News of the loan follows the Obama administration's recently announced requirement of an average fuel economy of 35.5 miles per gallon by 2016. The new standard is expected to reduce oil consumption by an estimated 1.8 billion barrels, prevent greenhouse gas emissions of approximately 950 million metric tons, and save consumers more than $3,000 in fuel costs. Ford's loan from the DOE will enable it to meet those targets.
"This investment is part of our commitment to creating the clean energy jobs of the future while supporting American innovation," US Energy Secretary Steven Chu says. "We can revitalize the American auto industry and at the same time reduce our dependence on oil and cut our carbon pollution."

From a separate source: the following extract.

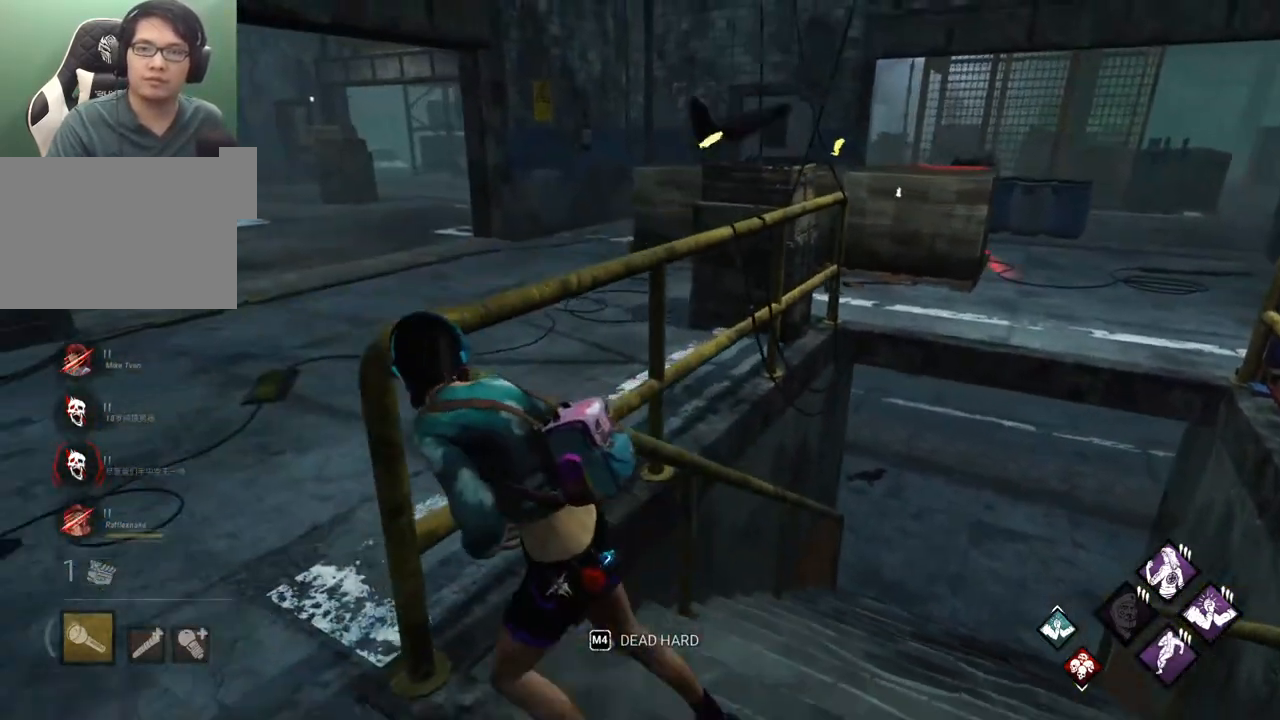
{"keys": ["shift", "w"], "mouse": [], "mouse_move": "down", "events": [[350, "w", "down"], [483, "a", "up"]]}
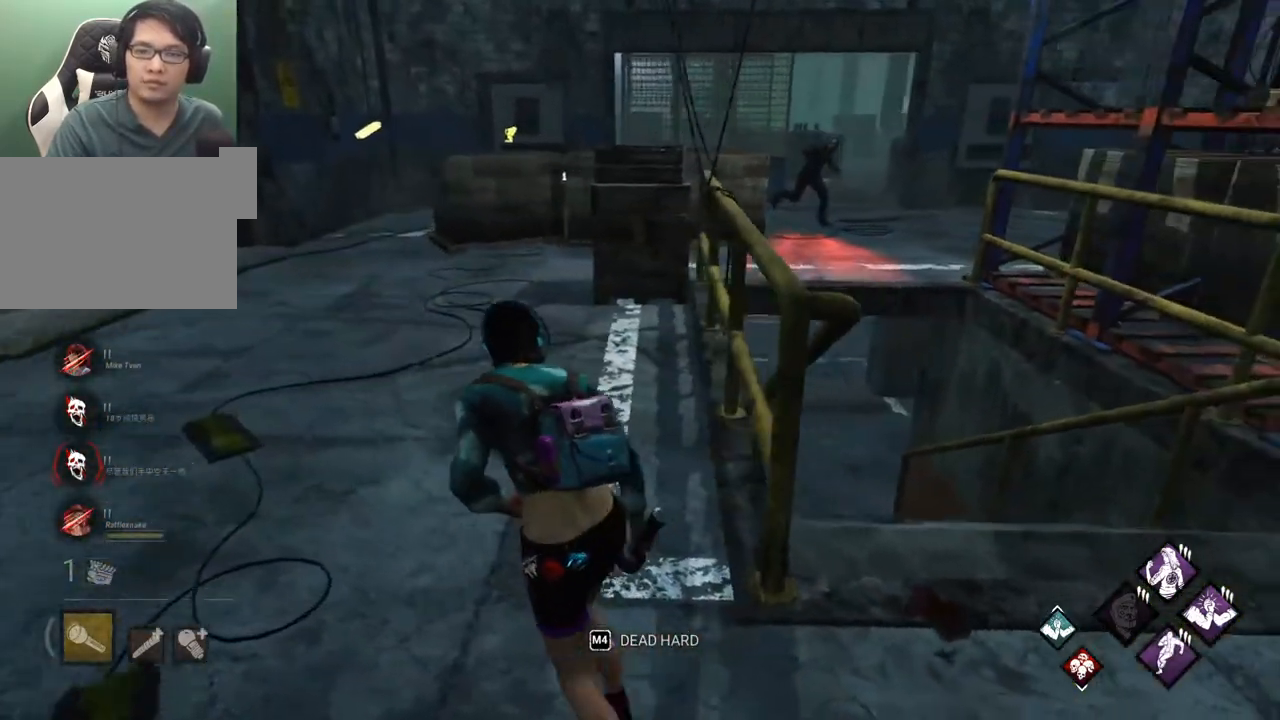
{"keys": ["d", "s", "shift"], "mouse": [], "mouse_move": "still", "events": [[133, "d", "down"], [133, "w", "up"], [217, "d", "up"], [217, "s", "down"], [450, "d", "down"]]}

The DOE issued a conditional loan commitment to Ford in June to finance as much as 80 percent of qualified expenditures to improve the efficiency of light vehicles by using technologies that improve internal combustion engines and transmissions, reduce vehicle weight, reduce vehicle drag with more aerodynamic designs, and improve vehicle efficiency through the development of hybrid and plug-in electric vehicles. The loan proceeds will allow Ford to raise the fuel efficiency of more than a dozen popular models, the DOE reports, representing close to two million new vehicles annually, and save more than 200 million gallons of gas a year.